For Herr’s daughters Natalia Rachel Singer and Mira Bartok, the event served as both a tribute to their mother’s memory and a celebration of her life.
“Our mother was a loving, gifted human being, a brilliant musician, lover of the arts, a believer in human rights, social justice and she was also afflicted with a terrible illness that robbed her the ability to pursue her dreams,” said Bartok.
Singer said the shelter’s staff reconnected her family and every day a group of women came to visit Herr while she was in a hospice facility. The daughters got to meet the women who found refuge at the shelter and were now part their mother’s new family.
“There were women here who loved and revered my mother and called her ‘mother’ even when my sister and I could not… Every woman had a devastating story to tell -- stories of abuse, addiction, poverty. But everyone had hope in their eyes and had stories of survival and joy, funny stories. They laughed and cried,” said Singer.

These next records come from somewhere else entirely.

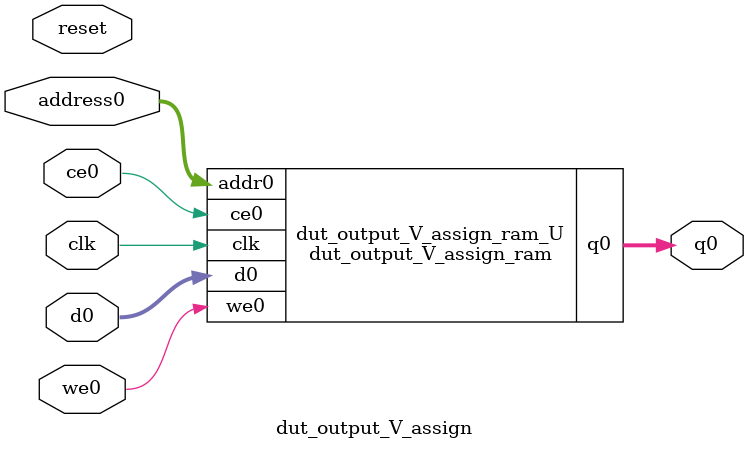
<source format=v>

`timescale 1 ns / 1 ps
module dut_output_V_assign_ram (addr0, ce0, d0, we0, q0,  clk);

parameter DWIDTH = 32;
parameter AWIDTH = 10;
parameter MEM_SIZE = 576;

input[AWIDTH-1:0] addr0;
input ce0;
input[DWIDTH-1:0] d0;
input we0;
output reg[DWIDTH-1:0] q0;
input clk;

(* ram_style = "block" *)reg [DWIDTH-1:0] ram[MEM_SIZE-1:0];




always @(posedge clk)  
begin 
    if (ce0) 
    begin
        if (we0) 
        begin 
            ram[addr0] <= d0; 
            q0 <= d0;
        end 
        else 
            q0 <= ram[addr0];
    end
end


endmodule


`timescale 1 ns / 1 ps
module dut_output_V_assign(
    reset,
    clk,
    address0,
    ce0,
    we0,
    d0,
    q0);

parameter DataWidth = 32'd32;
parameter AddressRange = 32'd576;
parameter AddressWidth = 32'd10;
input reset;
input clk;
input[AddressWidth - 1:0] address0;
input ce0;
input we0;
input[DataWidth - 1:0] d0;
output[DataWidth - 1:0] q0;



dut_output_V_assign_ram dut_output_V_assign_ram_U(
    .clk( clk ),
    .addr0( address0 ),
    .ce0( ce0 ),
    .d0( d0 ),
    .we0( we0 ),
    .q0( q0 ));

endmodule


</source>
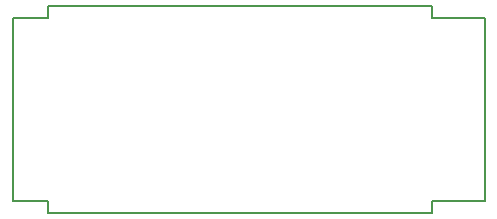
<source format=gbr>
%FSLAX25Y25*%
%MOIN*%
G04 EasyPC Gerber Version 18.0.8 Build 3632 *
%ADD10C,0.00500*%
X0Y0D02*
D02*
D10*
X166667Y14305D02*
X38814D01*
Y18242*
X27003*
Y79462*
X38814*
Y83399*
X166667*
Y79462*
X184423*
Y18242*
X166667*
Y14305*
X0Y0D02*
M02*

</source>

During the 17 years they were estranged from their mother, Singer and Bartok both became accomplished writers. Bartok wrote about her relationship with her mother and their reunion in a memoir called The Memory Palace which will be released in January 2011. She hopes the book will help raise public awareness about mental illness and homelessness.
Bartok said many people believe they are immune to homelessness. When people see a homeless woman on the street, she wants people to stop and think, “She could be my mother too, and in this current economy she could be me. Until everyone understands that, we will continue to be plagued with homelessness in this country,” Bartok added.
The women moved back into the renovated center on November 16 and had their own celebration. Members of the Browns Women’s Organization served a traditional Thanksgiving-style meal to more than 100 women and gave each woman a gift bag with toiletry items.